### The task
Please, without the pictures, restate every entry exactly.

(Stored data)
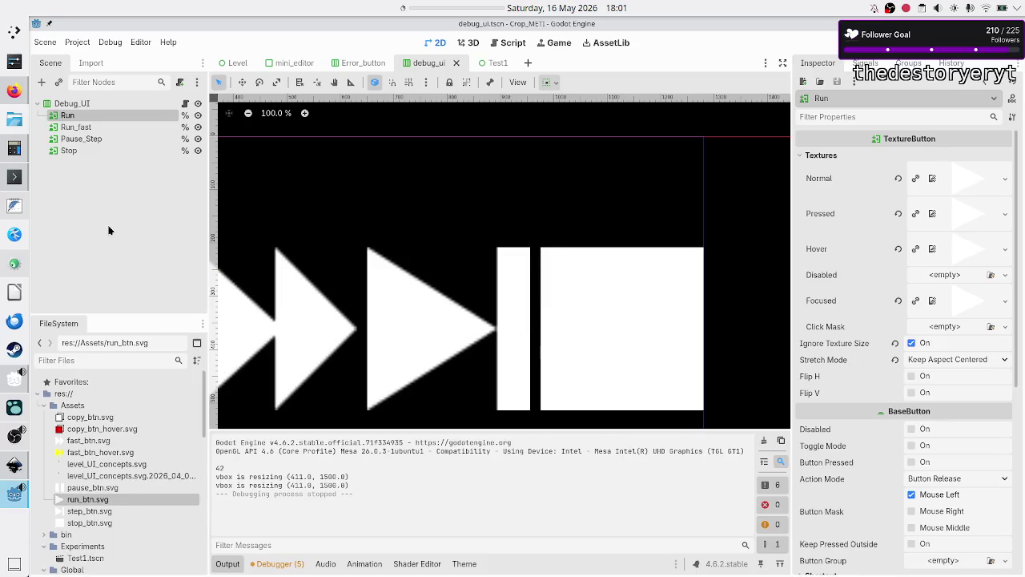
left_click(13, 465)
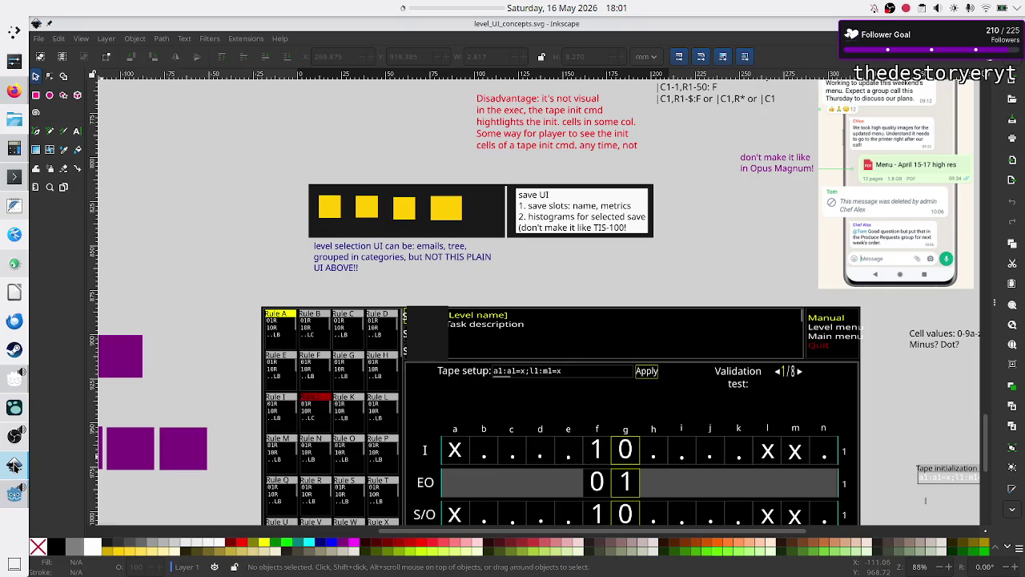
- Browse the Assets folder and open pause_btn.svg
left_click(44, 40)
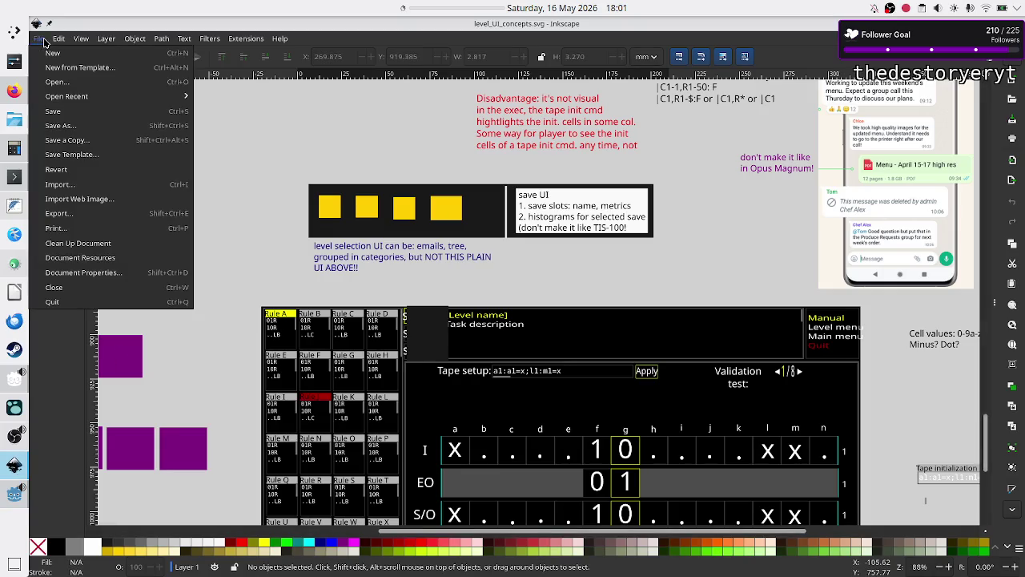
left_click(70, 83)
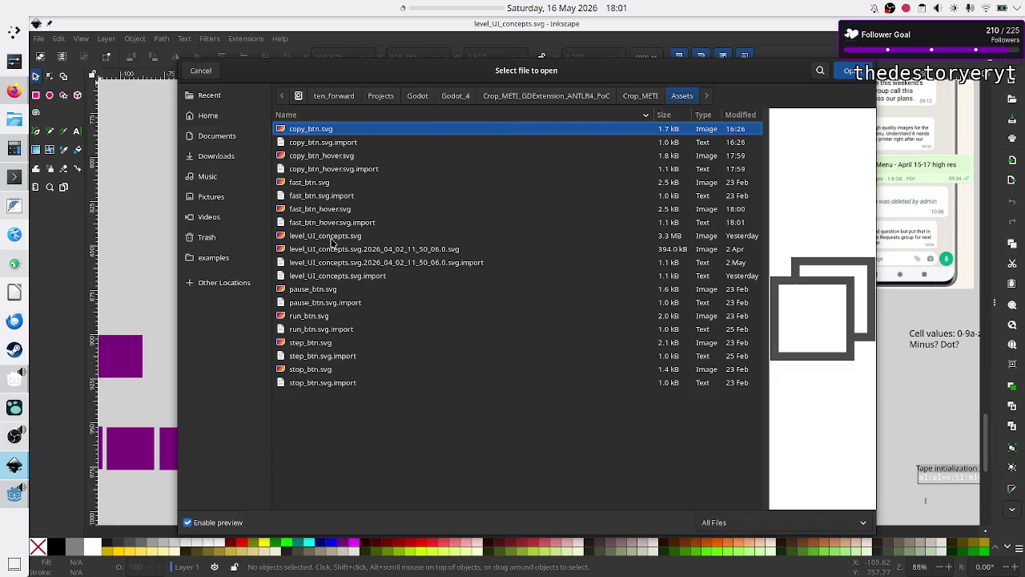
left_click(317, 293)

### Output for this task
left_click(13, 465)
- Browse the Assets folder and open pause_btn.svg
left_click(44, 40)
left_click(70, 83)
left_click(317, 293)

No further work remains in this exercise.